REQUIRED ACTION:
Return, without pictures, the lines from the start of the data through the one that contains "[provided_by](provided_by.md) | [string](string.md)".

DATA FOR THIS TASK:

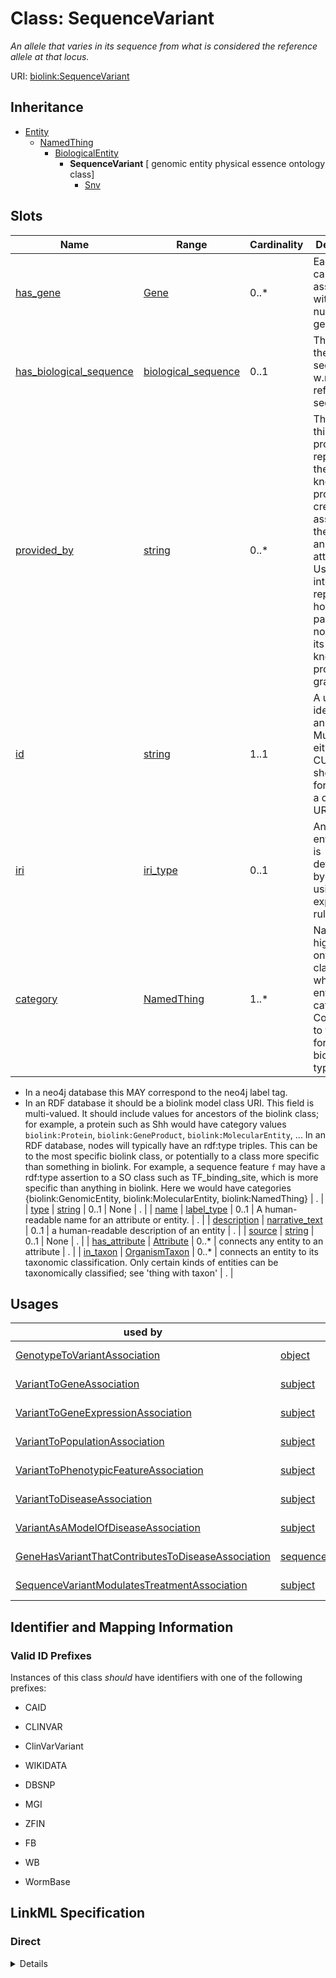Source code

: # Class: SequenceVariant
_An allele that varies in its sequence from what is considered the reference allele at that locus._





URI: [biolink:SequenceVariant](https://w3id.org/biolink/vocab/SequenceVariant)




## Inheritance

* [Entity](Entity.md)
    * [NamedThing](NamedThing.md)
        * [BiologicalEntity](BiologicalEntity.md)
            * **SequenceVariant** [ genomic entity physical essence ontology class]
                * [Snv](Snv.md)




## Slots

| Name | Range | Cardinality | Description  | Info |
| ---  | --- | --- | --- | --- |
| [has_gene](has_gene.md) | [Gene](Gene.md) | 0..* | Each allele can be associated with any number of genes  | . |
| [has_biological_sequence](has_biological_sequence.md) | [biological_sequence](biological_sequence.md) | 0..1 | The state of the sequence w.r.t a reference sequence  | . |
| [provided_by](provided_by.md) | [string](string.md) | 0..* | The value in this node property represents the knowledge provider that created or assembled the node and all of its attributes.  Used internally to represent how a particular node made its way into a knowledge provider or graph.  | . |
| [id](id.md) | [string](string.md) | 1..1 | A unique identifier for an entity. Must be either a CURIE shorthand for a URI or a complete URI  | . |
| [iri](iri.md) | [iri_type](iri_type.md) | 0..1 | An IRI for an entity. This is determined by the id using expansion rules.  | . |
| [category](category.md) | [NamedThing](NamedThing.md) | 1..* | Name of the high level ontology class in which this entity is categorized. Corresponds to the label for the biolink entity type class.
 * In a neo4j database this MAY correspond to the neo4j label tag.
 * In an RDF database it should be a biolink model class URI.
This field is multi-valued. It should include values for ancestors of the biolink class; for example, a protein such as Shh would have category values `biolink:Protein`, `biolink:GeneProduct`, `biolink:MolecularEntity`, ...
In an RDF database, nodes will typically have an rdf:type triples. This can be to the most specific biolink class, or potentially to a class more specific than something in biolink. For example, a sequence feature `f` may have a rdf:type assertion to a SO class such as TF_binding_site, which is more specific than anything in biolink. Here we would have categories {biolink:GenomicEntity, biolink:MolecularEntity, biolink:NamedThing}  | . |
| [type](type.md) | [string](string.md) | 0..1 | None  | . |
| [name](name.md) | [label_type](label_type.md) | 0..1 | A human-readable name for an attribute or entity.  | . |
| [description](description.md) | [narrative_text](narrative_text.md) | 0..1 | a human-readable description of an entity  | . |
| [source](source.md) | [string](string.md) | 0..1 | None  | . |
| [has_attribute](has_attribute.md) | [Attribute](Attribute.md) | 0..* | connects any entity to an attribute  | . |
| [in_taxon](in_taxon.md) | [OrganismTaxon](OrganismTaxon.md) | 0..* | connects an entity to its taxonomic classification. Only certain kinds of entities can be taxonomically classified; see 'thing with taxon'  | . |


## Usages


| used by | used in | type | used |
| ---  | --- | --- | --- |
| [GenotypeToVariantAssociation](GenotypeToVariantAssociation.md) | [object](object.md) | range | sequence variant |
| [VariantToGeneAssociation](VariantToGeneAssociation.md) | [subject](subject.md) | range | sequence variant |
| [VariantToGeneExpressionAssociation](VariantToGeneExpressionAssociation.md) | [subject](subject.md) | range | sequence variant |
| [VariantToPopulationAssociation](VariantToPopulationAssociation.md) | [subject](subject.md) | range | sequence variant |
| [VariantToPhenotypicFeatureAssociation](VariantToPhenotypicFeatureAssociation.md) | [subject](subject.md) | range | sequence variant |
| [VariantToDiseaseAssociation](VariantToDiseaseAssociation.md) | [subject](subject.md) | range | sequence variant |
| [VariantAsAModelOfDiseaseAssociation](VariantAsAModelOfDiseaseAssociation.md) | [subject](subject.md) | range | sequence variant |
| [GeneHasVariantThatContributesToDiseaseAssociation](GeneHasVariantThatContributesToDiseaseAssociation.md) | [sequence_variant_qualifier](sequence_variant_qualifier.md) | range | sequence variant |
| [SequenceVariantModulatesTreatmentAssociation](SequenceVariantModulatesTreatmentAssociation.md) | [subject](subject.md) | range | sequence variant |



## Identifier and Mapping Information


### Valid ID Prefixes

Instances of this class *should* have identifiers with one of the following prefixes:

* CAID

* CLINVAR

* ClinVarVariant

* WIKIDATA

* DBSNP

* MGI

* ZFIN

* FB

* WB

* WormBase










## LinkML Specification

<!-- TODO: investigate https://stackoverflow.com/questions/37606292/how-to-create-tabbed-code-blocks-in-mkdocs-or-sphinx -->

### Direct

<details>
```yaml
name: sequence variant
id_prefixes:
- CAID
- CLINVAR
- ClinVarVariant
- WIKIDATA
- DBSNP
- MGI
- ZFIN
- FB
- WB
- WormBase
aliases:
- allele
local_names:
  agr:
    local_name_source: agr
    local_name_value: allele
exact_mappings:
- GENO:0000002
- WIKIDATA:Q15304597
- SIO:010277
- VMC:Allele
- SO:0001059
close_mappings:
- dcid:Allele
broad_mappings:
- SO:0001060
description: An allele that varies in its sequence from what is considered the reference
  allele at that locus.
alt_descriptions:
  AGR:
    source: AGR
    description: An entity that describes a single affected, endogenous allele. These
      can be of any type that matches that definition
  VMC:
    source: VMC
    description: A contiguous change at a Location
comments:
- This class is for modeling the specific state at a locus. A single DBSNP rs ID could
  correspond to more than one sequence variants (e.g CIViC:1252 and CIViC:1253, two
  distinct BRCA2 alleles for rs28897743)
in_subset:
- model_organism_database
from_schema: https://w3id.org/biolink/biolink-model
is_a: biological entity
mixins:
- genomic entity
- physical essence
- ontology class
slots:
- has gene
slot_usage:
  has gene:
    name: has gene
    description: Each allele can be associated with any number of genes
    multivalued: true
  has biological sequence:
    name: has biological sequence
    description: The state of the sequence w.r.t a reference sequence
  id:
    name: id
    examples:
    - value: ZFIN:ZDB-ALT-980203-1091
      description: ti282a allele from ZFIN
    - value: ClinVarVariant:17681
      description: NM_007294.3(BRCA1):c.2521C>T (p.Arg841Trp)

```
</details>

### Induced

<details>
```yaml
name: sequence variant
id_prefixes:
- CAID
- CLINVAR
- ClinVarVariant
- WIKIDATA
- DBSNP
- MGI
- ZFIN
- FB
- WB
- WormBase
aliases:
- allele
local_names:
  agr:
    local_name_source: agr
    local_name_value: allele
exact_mappings:
- GENO:0000002
- WIKIDATA:Q15304597
- SIO:010277
- VMC:Allele
- SO:0001059
close_mappings:
- dcid:Allele
broad_mappings:
- SO:0001060
description: An allele that varies in its sequence from what is considered the reference
  allele at that locus.
alt_descriptions:
  AGR:
    source: AGR
    description: An entity that describes a single affected, endogenous allele. These
      can be of any type that matches that definition
  VMC:
    source: VMC
    description: A contiguous change at a Location
comments:
- This class is for modeling the specific state at a locus. A single DBSNP rs ID could
  correspond to more than one sequence variants (e.g CIViC:1252 and CIViC:1253, two
  distinct BRCA2 alleles for rs28897743)
in_subset:
- model_organism_database
from_schema: https://w3id.org/biolink/biolink-model
is_a: biological entity
mixins:
- genomic entity
- physical essence
- ontology class
slot_usage:
  has gene:
    name: has gene
    description: Each allele can be associated with any number of genes
    multivalued: true
  has biological sequence:
    name: has biological sequence
    description: The state of the sequence w.r.t a reference sequence
  id:
    name: id
    examples:
    - value: ZFIN:ZDB-ALT-980203-1091
      description: ti282a allele from ZFIN
    - value: ClinVarVariant:17681
      description: NM_007294.3(BRCA1):c.2521C>T (p.Arg841Trp)
attributes:
  has gene:
    name: has gene
    description: Each allele can be associated with any number of genes
    from_schema: https://w3id.org/biolink/biolink-model
    is_a: has gene or gene product
    domain: named thing
    multivalued: true
    alias: has_gene
    owner: sequence variant
    range: gene
  has biological sequence:
    name: has biological sequence
    description: The state of the sequence w.r.t a reference sequence
    from_schema: https://w3id.org/biolink/biolink-model
    is_a: node property
    domain: named thing
    alias: has_biological_sequence
    owner: sequence variant
    range: biological sequence
  provided by:
    name: provided by
    description: The value in this node property represents the knowledge provider
      that created or assembled the node and all of its attributes.  Used internally
      to represent how a particular node made its way into a knowledge provider or
      graph.
    from_schema: https://w3id.org/biolink/biolink-model
    is_a: node property
    domain: named thing
    multivalued: true
    alias: provided_by
    owner: sequence variant
    range: string
  id:
    name: id
    description: A unique identifier for an entity. Must be either a CURIE shorthand
      for a URI or a complete URI
    examples:
    - value: ZFIN:ZDB-ALT-980203-1091
      description: ti282a allele from ZFIN
    - value: ClinVarVariant:17681
      description: NM_007294.3(BRCA1):c.2521C>T (p.Arg841Trp)
    from_schema: https://w3id.org/biolink/biolink-model
    identifier: true
    alias: id
    owner: sequence variant
    range: string
    required: true
  iri:
    name: iri
    exact_mappings:
    - WIKIDATA_PROPERTY:P854
    description: An IRI for an entity. This is determined by the id using expansion
      rules.
    in_subset:
    - translator_minimal
    - samples
    from_schema: https://w3id.org/biolink/biolink-model
    alias: iri
    owner: sequence variant
    range: iri type
  category:
    name: category
    description: "Name of the high level ontology class in which this entity is categorized.\
      \ Corresponds to the label for the biolink entity type class.\n * In a neo4j\
      \ database this MAY correspond to the neo4j label tag.\n * In an RDF database\
      \ it should be a biolink model class URI.\nThis field is multi-valued. It should\
      \ include values for ancestors of the biolink class; for example, a protein\
      \ such as Shh would have category values `biolink:Protein`, `biolink:GeneProduct`,\
      \ `biolink:MolecularEntity`, ...\nIn an RDF database, nodes will typically have\
      \ an rdf:type triples. This can be to the most specific biolink class, or potentially\
      \ to a class more specific than something in biolink. For example, a sequence\
      \ feature `f` may have a rdf:type assertion to a SO class such as TF_binding_site,\
      \ which is more specific than anything in biolink. Here we would have categories\
      \ {biolink:GenomicEntity, biolink:MolecularEntity, biolink:NamedThing}"
    in_subset:
    - translator_minimal
    from_schema: https://w3id.org/biolink/biolink-model
    is_a: type
    domain: entity
    multivalued: true
    designates_type: true
    alias: category
    owner: sequence variant
    is_class_field: true
    range: named thing
    required: true
  type:
    name: type
    exact_mappings:
    - alliancegenome:soTermId
    - gff3:type
    - gpi:DB_Object_Type
    from_schema: https://w3id.org/biolink/biolink-model
    slot_uri: rdf:type
    alias: type
    owner: sequence variant
    range: string
  name:
    name: name
    aliases:
    - label
    - display name
    - title
    exact_mappings:
    - gff3:Name
    - gpi:DB_Object_Name
    narrow_mappings:
    - dct:title
    - WIKIDATA_PROPERTY:P1476
    description: A human-readable name for an attribute or entity.
    in_subset:
    - translator_minimal
    - samples
    from_schema: https://w3id.org/biolink/biolink-model
    slot_uri: rdfs:label
    alias: name
    owner: sequence variant
    range: label type
  description:
    name: description
    aliases:
    - definition
    exact_mappings:
    - IAO:0000115
    - skos:definitions
    narrow_mappings:
    - gff3:Description
    description: a human-readable description of an entity
    in_subset:
    - translator_minimal
    from_schema: https://w3id.org/biolink/biolink-model
    slot_uri: dct:description
    alias: description
    owner: sequence variant
    range: narrative text
  source:
    name: source
    deprecated: 'True'
    from_schema: https://w3id.org/biolink/biolink-model
    alias: source
    owner: sequence variant
    range: string
  has attribute:
    name: has attribute
    exact_mappings:
    - SIO:000008
    close_mappings:
    - OBI:0001927
    narrow_mappings:
    - OBAN:association_has_subject_property
    - OBAN:association_has_object_property
    - CPT:has_possibly_included_panel_element
    - DRUGBANK:category
    - EFO:is_executed_in
    - HANCESTRO:0301
    - LOINC:has_action_guidance
    - LOINC:has_adjustment
    - LOINC:has_aggregation_view
    - LOINC:has_approach_guidance
    - LOINC:has_divisor
    - LOINC:has_exam
    - LOINC:has_method
    - LOINC:has_modality_subtype
    - LOINC:has_object_guidance
    - LOINC:has_scale
    - LOINC:has_suffix
    - LOINC:has_time_aspect
    - LOINC:has_time_modifier
    - LOINC:has_timing_of
    - NCIT:R88
    - NCIT:eo_disease_has_property_or_attribute
    - NCIT:has_data_element
    - NCIT:has_pharmaceutical_administration_method
    - NCIT:has_pharmaceutical_basic_dose_form
    - NCIT:has_pharmaceutical_intended_site
    - NCIT:has_pharmaceutical_release_characteristics
    - NCIT:has_pharmaceutical_state_of_matter
    - NCIT:has_pharmaceutical_transformation
    - NCIT:is_qualified_by
    - NCIT:qualifier_applies_to
    - NCIT:role_has_domain
    - NCIT:role_has_range
    - INO:0000154
    - HANCESTRO:0308
    - OMIM:has_inheritance_type
    - ORPHA:C016
    - ORPHA:C017
    - RO:0000053
    - RO:0000086
    - RO:0000087
    - SNOMED:has_access
    - SNOMED:has_clinical_course
    - SNOMED:has_count_of_base_of_active_ingredient
    - SNOMED:has_dose_form_administration_method
    - SNOMED:has_dose_form_release_characteristic
    - SNOMED:has_dose_form_transformation
    - SNOMED:has_finding_context
    - SNOMED:has_finding_informer
    - SNOMED:has_inherent_attribute
    - SNOMED:has_intent
    - SNOMED:has_interpretation
    - SNOMED:has_laterality
    - SNOMED:has_measurement_method
    - SNOMED:has_method
    - SNOMED:has_priority
    - SNOMED:has_procedure_context
    - SNOMED:has_process_duration
    - SNOMED:has_property
    - SNOMED:has_revision_status
    - SNOMED:has_scale_type
    - SNOMED:has_severity
    - SNOMED:has_specimen
    - SNOMED:has_state_of_matter
    - SNOMED:has_subject_relationship_context
    - SNOMED:has_surgical_approach
    - SNOMED:has_technique
    - SNOMED:has_temporal_context
    - SNOMED:has_time_aspect
    - SNOMED:has_units
    - UMLS:has_structural_class
    - UMLS:has_supported_concept_property
    - UMLS:has_supported_concept_relationship
    - UMLS:may_be_qualified_by
    description: connects any entity to an attribute
    in_subset:
    - samples
    from_schema: https://w3id.org/biolink/biolink-model
    domain: entity
    multivalued: true
    alias: has_attribute
    owner: sequence variant
    range: attribute
  in taxon:
    name: in taxon
    aliases:
    - instance of
    - is organism source of gene product
    - organism has gene
    - gene found in organism
    - ' gene product has organism source'
    exact_mappings:
    - RO:0002162
    - WIKIDATA_PROPERTY:P703
    narrow_mappings:
    - RO:0002160
    annotations:
      biolink:canonical_predicate:
        tag: biolink:canonical_predicate
        value: 'True'
    description: connects an entity to its taxonomic classification. Only certain
      kinds of entities can be taxonomically classified; see 'thing with taxon'
    in_subset:
    - translator_minimal
    from_schema: https://w3id.org/biolink/biolink-model
    is_a: related to at instance level
    domain: thing with taxon
    multivalued: true
    inherited: true
    alias: in_taxon
    owner: sequence variant
    range: organism taxon

```
</details>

REPLY TO THE TASK:
Source code

: # Class: SequenceVariant
_An allele that varies in its sequence from what is considered the reference allele at that locus._





URI: [biolink:SequenceVariant](https://w3id.org/biolink/vocab/SequenceVariant)




## Inheritance

* [Entity](Entity.md)
    * [NamedThing](NamedThing.md)
        * [BiologicalEntity](BiologicalEntity.md)
            * **SequenceVariant** [ genomic entity physical essence ontology class]
                * [Snv](Snv.md)




## Slots

| Name | Range | Cardinality | Description  | Info |
| ---  | --- | --- | --- | --- |
| [has_gene](has_gene.md) | [Gene](Gene.md) | 0..* | Each allele can be associated with any number of genes  | . |
| [has_biological_sequence](has_biological_sequence.md) | [biological_sequence](biological_sequence.md) | 0..1 | The state of the sequence w.r.t a reference sequence  | . |
| [provided_by](provided_by.md) | [string](string.md) | 0..* | The value in this node property represents the knowledge provider that created or assembled the node and all of its attributes.  Used internally to represent how a particular node made its way into a knowledge provider or graph.  | . |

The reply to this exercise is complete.